WEST LEBANON, N.H. — Two New Hampshire Fish and Game commissioners say there’s nothing wrong with their ties to a pro-trapping group and its fundraiser raffling off a five-day trip in Maine to trap black bears, in response to a petition started by an anti-trapping activist calling for them to resign.

The Valley News reports the petition faults commissioners Paul DeBow and John Caveney as county-level directors of the New Hampshire Trapping Association.

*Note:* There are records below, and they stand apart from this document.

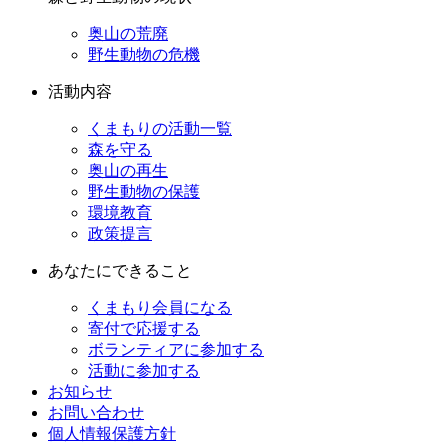
奥山の荒廃
野生動物の危機
活動内容
くまもりの活動一覧
森を守る
奥山の再生
野生動物の保護
環境教育
政策提言
あなたにできること
くまもり会員になる
寄付で応援する
ボランティアに参加する
活動に参加する
お知らせ
お問い合わせ
個人情報保護方針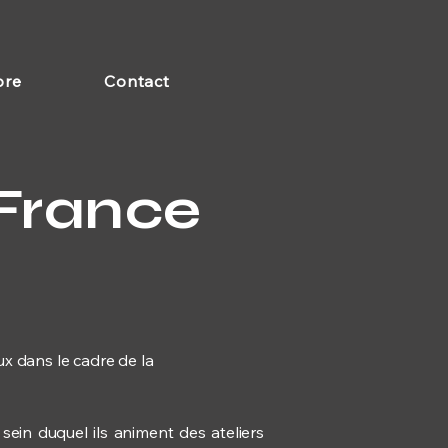
bre
Contact
France
x dans le cadre de la
ein duquel ils animent des ateliers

The petition, led by Kristina Snyder of NH Citizens Against Recreational Trapping, also criticizes the fundraiser in Maine, the only state in the continental U.S. that still permits bear trapping.

Snyder said the commissioners’ association membership sets a bad precedent, and that the raffle effectively encourages trappers to go somewhere else to skirt New Hampshire regulations.

“It became a moral and ethical question for me,” she said.

Caveney, who represents Cheshire County, said there’s nothing unethical about his role in the association or the raffle.

State law requires that commission nominees must hold “a resident fishing, hunting, or trapping license” and have five years of “active membership in a conservation or sportsmen’s organization in this state.”

DeBow, who represents Grafton County, said the raffle is replacing the association’s annual fundraising banquet, which was canceled this year because of the pandemic.

“There’s absolutely nothing that I can see that would be a conflict of interest or like I’m working both sides of the fence,” DeBow said.